PROBLEM SET:
(a) In the piece on gender diversity and investing, how much in assets under management was devoted to gender-lens investing as of Q1 2021?
(b) Edit part of the piece on gender diversity and investing: reproduce it starting with "The data shows" and going on through "of untapped potential.", with "leverage" changed to "debt".
(c) Resume the piece on gender diversity and investing, writing on from its last sentence.

Blending principles of diversity and inclusion is a key emerging theme of the environmental, social, and governance (ESG) focus among investors, shaping their actions to maximize returns. There is an opportunity in Asia, in the alignment of capital with ESG considerations, for sustainable returns when it comes to banking.

The Diversity Premium

Research shows that there is a strong correlation between companies with greater gender diversity and generating higher returns on capital. Those that have representation of women in management of above 20 percent excel when compared to those with less than 15 percent. Greater gender balance can generate up to 200 basis points of alpha. Additionally, this research found these companies to display superior ESG scores more broadly.

The data shows that more diverse companies achieve better EBITDA margins and higher cash flow returns, while having lower leverage over time. This correlation between more gender-diverse companies and superior corporate and share price outperformance is what is called the diversity premium.

When this is supported by a diverse board, ensuring the company considers a variety of perspectives in their decision-making processes, we see inclusion in practice. Such boards are more likely to put women in senior positions to drive better corporate performance and sustainable growth. Multiple stakeholders—from regulators, companies, and investors—are converging rightfully on the view that diversity leads to more efficient market access and the realization of untapped potential.

There is an opportunity in Asia, in the alignment of capital with ESG considerations, for sustainable returns when it comes to banking.

The Gender Entrepreneurial Gap and Opportunity

In Asia, female representation in entrepreneurship has improved over the past five years, with a rise in the ratio of female-to-male-founded startups. Research shows that female-founded businesses are smaller, with lower revenue and lower valuation. Women may face higher barriers to accessing capital and venture capital funding, which are currently mostly directed at male entrepreneurs.

Coupled together, this presents an opportunity for investors and banks alike to lead the change by channeling more capital towards female entrepreneurs in private markets as they embark on the path toward listing. In recent years, more funds are being channeled to female-owned businesses through gender-lens investing. While assets under management devoted to gender-lens investing have increased to $10 billion as of Q1 2021, more can be done to further improve the representation of women in entrepreneurship.

Importantly, it will take a concerted effort from all parties to strike a balance for female entrepreneurs. This includes a top-down commitment from companies to improving diversity and a bottom-up environment of ground support through networks and collaboration. Women represent half of the world’s population and are an increasing portion of financial market participants.

MATERIAL SUPPLIED:
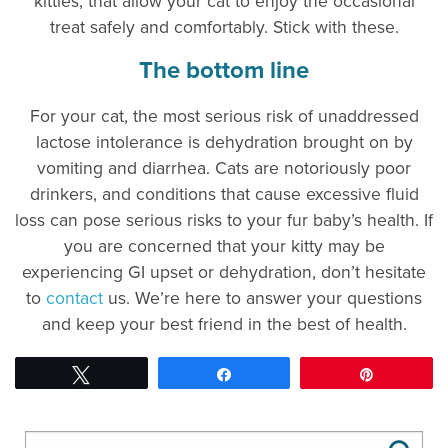
kitties, that allow your cat to enjoy the occasional
treat safely and comfortably. Stick with these.
The bottom line
For your cat, the most serious risk of unaddressed
lactose intolerance is dehydration brought on by
vomiting and diarrhea. Cats are notoriously poor
drinkers, and conditions that cause excessive fluid
loss can pose serious risks to your fur baby’s health. If
you are concerned that your kitty may be
experiencing GI upset or dehydration, don’t hesitate
to
contact
us. We’re here to answer your questions
and keep your best friend in the best of health.
Tweet
Share
Pin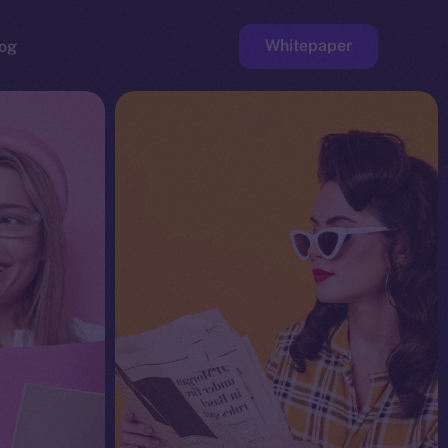
Whitepaper
og
ge
Faucet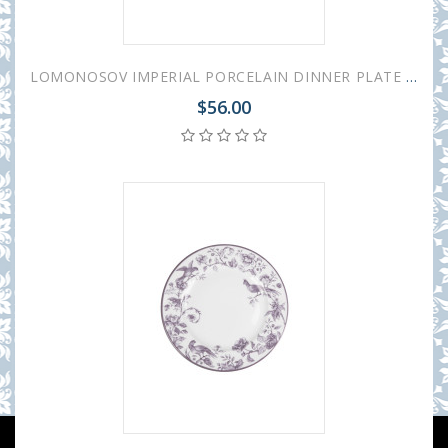
LOMONOSOV IMPERIAL PORCELAIN DINNER PLATE MONPLAISIR VIOLET 21.5 cm/8.5"
$56.00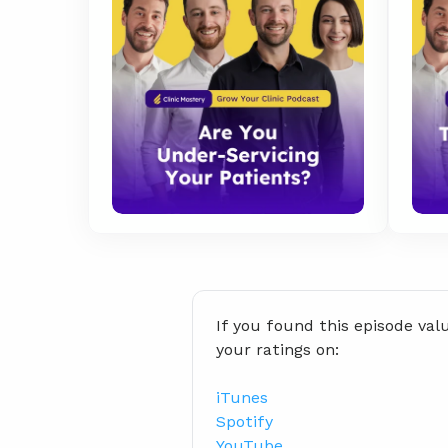
If you found this episode val
your ratings on:
iTunes
Spotify
YouTube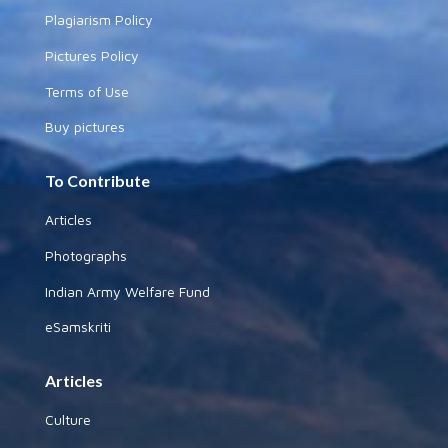
Plagiarism Policy
Pictures Policy
Terms of Use
Buy pictures
To Contribute
Articles
Photographs
Indian Army Welfare Fund
eSamskriti
Articles
Culture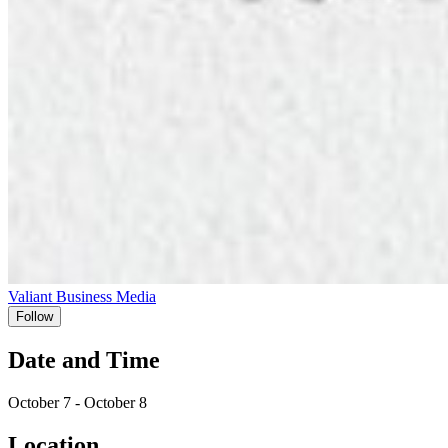
Valiant Business Media
Follow
Date and Time
October 7 - October 8
Location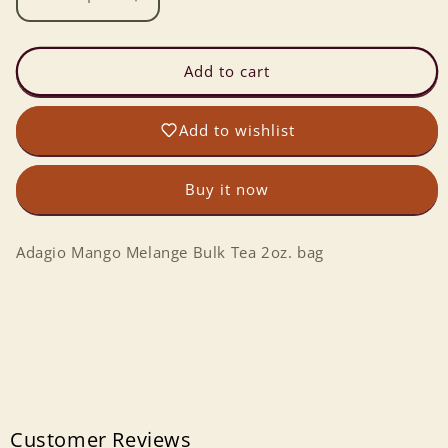
Decrease
Increase
quantity
quantity
for
for
Adagio
Adagio
Add to cart
Mango
Mango
Melange
Melange
Add to wishlist
Bulk
Bulk
Tea
Tea
2oz.
2oz.
Buy it now
Adagio Mango Melange Bulk Tea 2oz. bag
Customer Reviews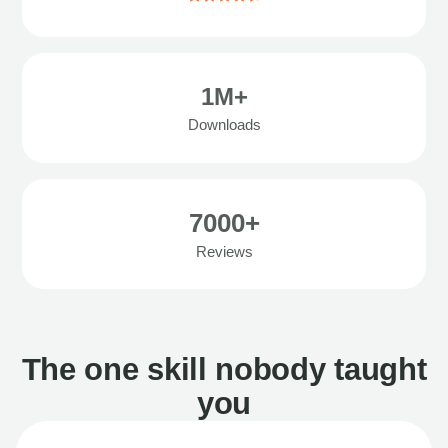
1M+
Downloads
7000+
Reviews
The one skill nobody taught
you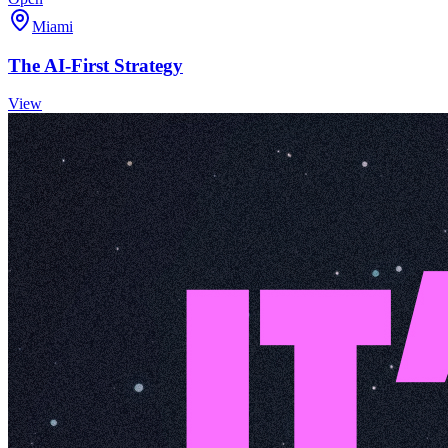
Miami
The AI-First Strategy
View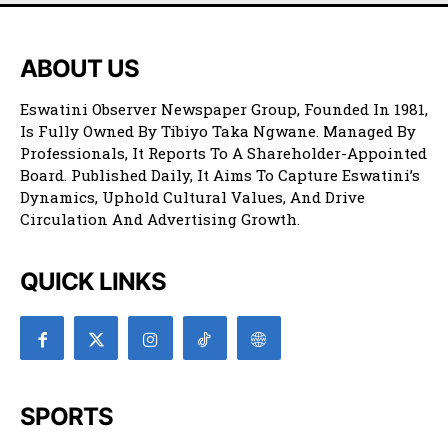
ABOUT US
Eswatini Observer Newspaper Group, Founded In 1981,
Is Fully Owned By Tibiyo Taka Ngwane. Managed By
Professionals, It Reports To A Shareholder-Appointed
Board. Published Daily, It Aims To Capture Eswatini’s
Dynamics, Uphold Cultural Values, And Drive
Circulation And Advertising Growth.
QUICK LINKS
SPORTS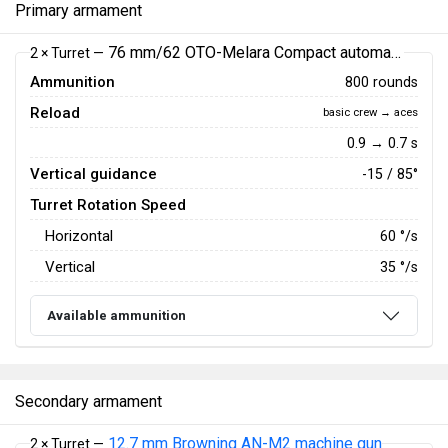
Primary armament
76 mm/62 OTO-Melara Compact automatic gun
2 × Turret —
Ammunition
800 rounds
Reload
basic crew → aces
0.9 → 0.7 s
Vertical guidance
-15 / 85°
Turret Rotation Speed
Horizontal
60
°/s
Vertical
35
°/s
Available ammunition
Secondary armament
12.7 mm Browning AN-M2 machine gun
2 × Turret —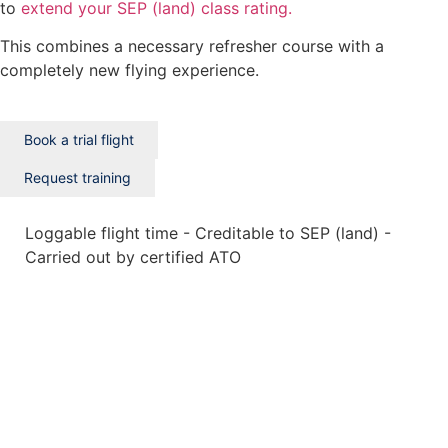
to
extend your SEP (land) class rating.
This combines a necessary refresher course with a
completely new flying experience.
Book a trial flight
Request training
Loggable flight time - Creditable to SEP (land) -
Carried out by certified ATO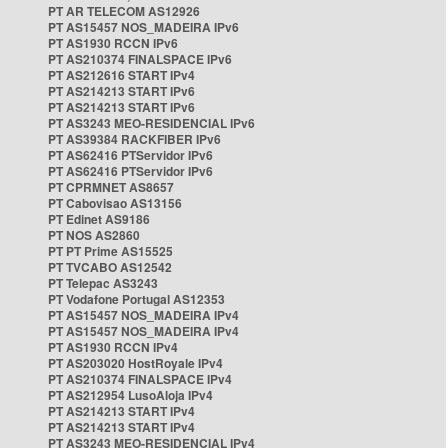
PT AR TELECOM AS12926
PT AS15457 NOS_MADEIRA IPv6
PT AS1930 RCCN IPv6
PT AS210374 FINALSPACE IPv6
PT AS212616 START IPv4
PT AS214213 START IPv6
PT AS214213 START IPv6
PT AS3243 MEO-RESIDENCIAL IPv6
PT AS39384 RACKFIBER IPv6
PT AS62416 PTServidor IPv6
PT AS62416 PTServidor IPv6
PT CPRMNET AS8657
PT Cabovisao AS13156
PT Edinet AS9186
PT NOS AS2860
PT PT Prime AS15525
PT TVCABO AS12542
PT Telepac AS3243
PT Vodafone Portugal AS12353
PT AS15457 NOS_MADEIRA IPv4
PT AS15457 NOS_MADEIRA IPv4
PT AS1930 RCCN IPv4
PT AS203020 HostRoyale IPv4
PT AS210374 FINALSPACE IPv4
PT AS212954 LusoAloja IPv4
PT AS214213 START IPv4
PT AS214213 START IPv4
PT AS3243 MEO-RESIDENCIAL IPv4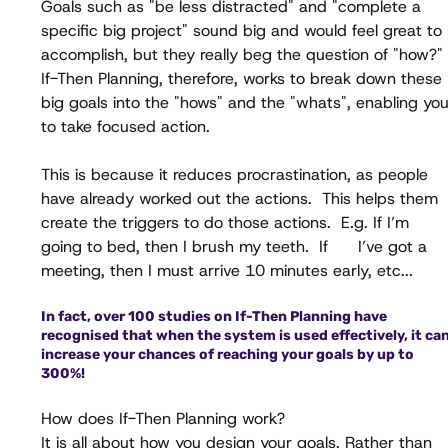
Goals such as "be less distracted" and "complete a 
specific big project" sound big and would feel great to 
accomplish, but they really beg the question of "how?" 
If-Then Planning, therefore, works to break down these 
big goals into the "hows" and the "whats", enabling you
to take focused action. 
This is because it reduces procrastination, as people 
have already worked out the actions.  This helps them 
create the triggers to do those actions.  E.g. If I’m 
going to bed, then I brush my teeth.  If      I’ve got a 
meeting, then I must arrive 10 minutes early, etc...
In fact, over 100 studies on If-Then Planning have 
recognised that when the system is used effectively, it can
increase your chances of reaching your goals by up to 
300%!
How does If-Then Planning work?
It is all about how you design your goals. Rather than 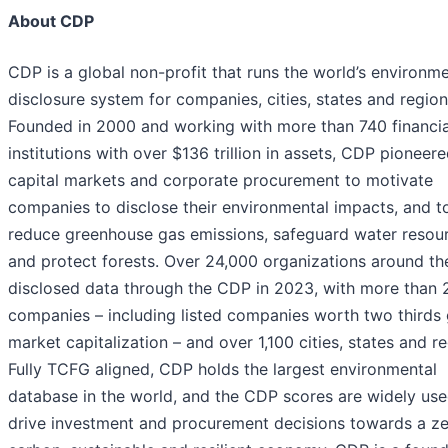
About CDP
CDP is a global non-profit that runs the world’s environme
disclosure system for companies, cities, states and region
Founded in 2000 and working with more than 740 financia
institutions with over $136 trillion in assets, CDP pioneer
capital markets and corporate procurement to motivate
companies to disclose their environmental impacts, and t
reduce greenhouse gas emissions, safeguard water resou
and protect forests. Over 24,000 organizations around th
disclosed data through the CDP in 2023, with more than 
companies – including listed companies worth two thirds 
market capitalization – and over 1,100 cities, states and re
Fully TCFG aligned, CDP holds the largest environmental
database in the world, and the CDP scores are widely use
drive investment and procurement decisions towards a z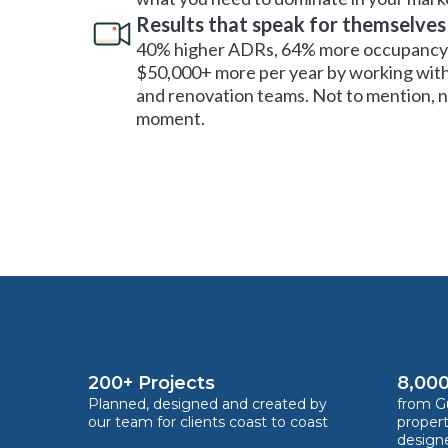
Results that speak for themselves
40% higher ADRs, 64% more occupancy 
$50,000+ more per year by working with
and renovation teams. Not to mention, no
moment.
200+ Projects
8,000
Planned, designed and created by
from Gu
our team for clients coast to coast
proper
design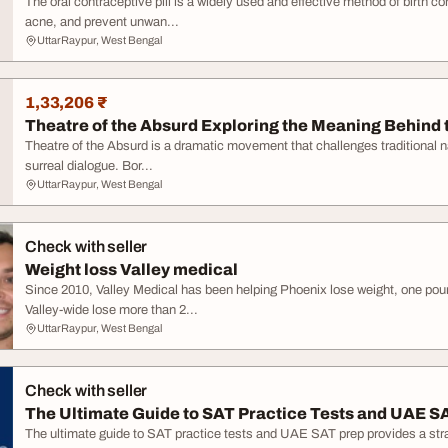
The oral contraceptive pill is a widely used and effective method of birth co
acne, and prevent unwan...
UttarRaypur, West Bengal
1,33,206 ₹
Theatre of the Absurd Exploring the Meaning Behind 
Theatre of the Absurd is a dramatic movement that challenges traditional nar
surreal dialogue. Bor...
UttarRaypur, West Bengal
Check with seller
Weight loss Valley medical
Since 2010, Valley Medical has been helping Phoenix lose weight, one pou
Valley-wide lose more than 2...
UttarRaypur, West Bengal
Check with seller
The Ultimate Guide to SAT Practice Tests and UAE S
The ultimate guide to SAT practice tests and UAE SAT prep provides a str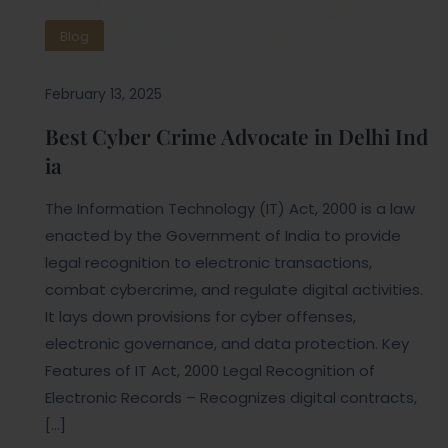
Blog
February 13, 2025
Best Cyber Crime Advocate in Delhi Ind
ia
The Information Technology (IT) Act, 2000 is a law
enacted by the Government of India to provide
legal recognition to electronic transactions,
combat cybercrime, and regulate digital activities.
It lays down provisions for cyber offenses,
electronic governance, and data protection. Key
Features of IT Act, 2000 Legal Recognition of
Electronic Records – Recognizes digital contracts,
[…]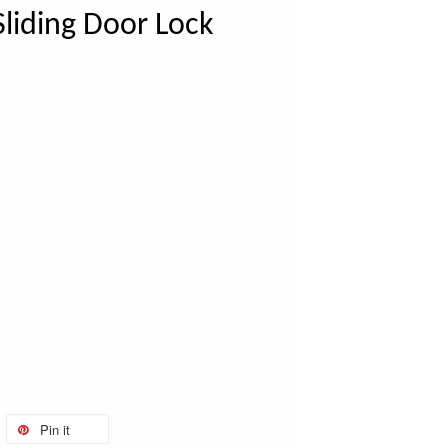
liding Door Lock
Pin it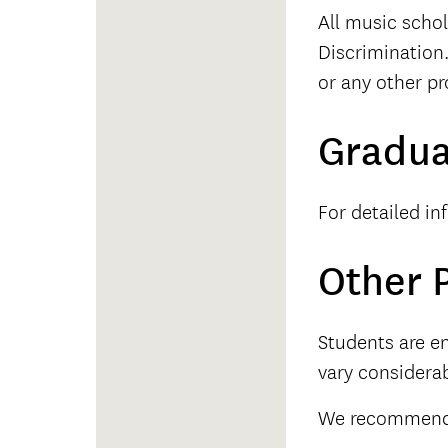
All music schol
Discrimination.
or any other pr
Gradua
For detailed in
Other P
Students are en
vary considerab
We recommend t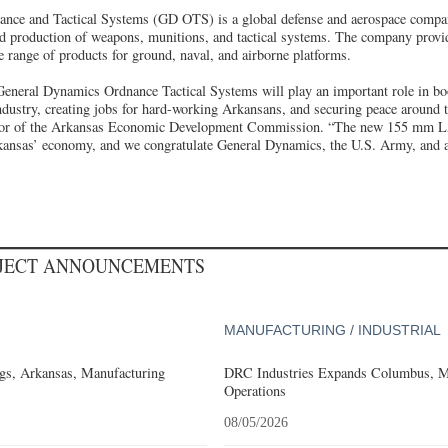
nce and Tactical Systems (GD OTS) is a global defense and aerospace company
d production of weapons, munitions, and tactical systems. The company provid
de range of products for ground, naval, and airborne platforms.
eneral Dynamics Ordnance Tactical Systems will play an important role in boo
ndustry, creating jobs for hard-working Arkansans, and securing peace around t
ctor of the Arkansas Economic Development Commission. “The new 155 mm LAP
kansas’ economy, and we congratulate General Dynamics, the U.S. Army, and 
OJECT ANNOUNCEMENTS
MANUFACTURING / INDUSTRIAL
gs, Arkansas, Manufacturing
DRC Industries Expands Columbus, Mi
Operations
08/05/2026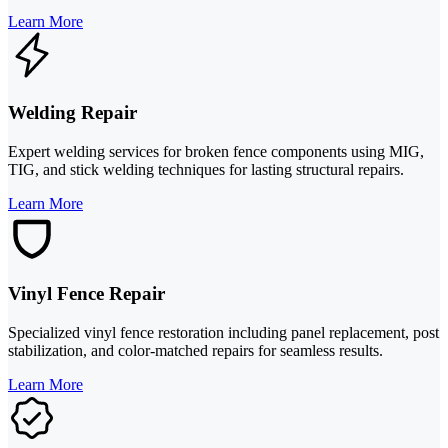
Learn More
Welding Repair
Expert welding services for broken fence components using MIG,
TIG, and stick welding techniques for lasting structural repairs.
Learn More
Vinyl Fence Repair
Specialized vinyl fence restoration including panel replacement, post
stabilization, and color-matched repairs for seamless results.
Learn More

RESPONSES TO THE TASKS:
(a) $10 billion.

(b)
The data shows that more diverse companies achieve better EBITDA margins and higher cash flow returns, while having lower debt over time. This correlation between more gender-diverse companies and superior corporate and share price outperformance is what is called the diversity premium.

When this is supported by a diverse board, ensuring the company considers a variety of perspectives in their decision-making processes, we see inclusion in practice. Such boards are more likely to put women in senior positions to drive better corporate performance and sustainable growth. Multiple stakeholders—from regulators, companies, and investors—are converging rightfully on the view that diversity leads to more efficient market access and the realization of untapped potential.

(c)
The Essence of Banking in Asia

Banking creates connections between providers of capital and the management/entrepreneurs that put it to productive use. Connectivity is one of the core functions of our industry, a basic innovation to create prosperity as Asian entrepreneurs, corporates, and investors seek to participate in local and global markets.

At its best, this industry facilitates growth, job creation, and liquidity, and supports lifestyles across a myriad of different economic situations. Financial institutions and investment firms have an enormous opportunity to influence social and economic development in Asia. Together, we can steer the region towards a more diverse and sustainable future.

This is especially relevant in emerging Asia, where access to capital has had a transformational impact on economic development. Take Vietnam, which has become an economic success story. Since it launched its first stock exchange in 2000, GDP per capita has increased faster than any other ASEAN nation. International investors have helped provide Vietnam’s leading companies with the capital they need to thrive domestically and pursue a path to compete globally.

Innovation is at the heart of the growth and success of Asian economies driven by the ingenuity of its entrepreneurs. The technology sector has flourished in these markets by providing real-life solutions to everyday problems. The transformative power of capital is evident in how FinTechs have provided banking and payment systems to the largest, youngest, and fastest growing populations of Indonesia, the Philippines, and Vietnam—expanding investment and economic development opportunities.

When it comes to ESG, there is a real opportunity for the role of banking to drive a change in mindset in Asia. For many corporates, there is an understandable emphasis on E (Environment) in ESG investing, but we have long been convinced that S (Social) has the advantage of providing different performance drivers as well.

Banking activity that brings together complementary benefits across the spectrum of ESG to identify the diversity premium or gender entrepreneurial gap may bring meaningful uplift in delivering financial and societal returns needed to secure a more sustainable future.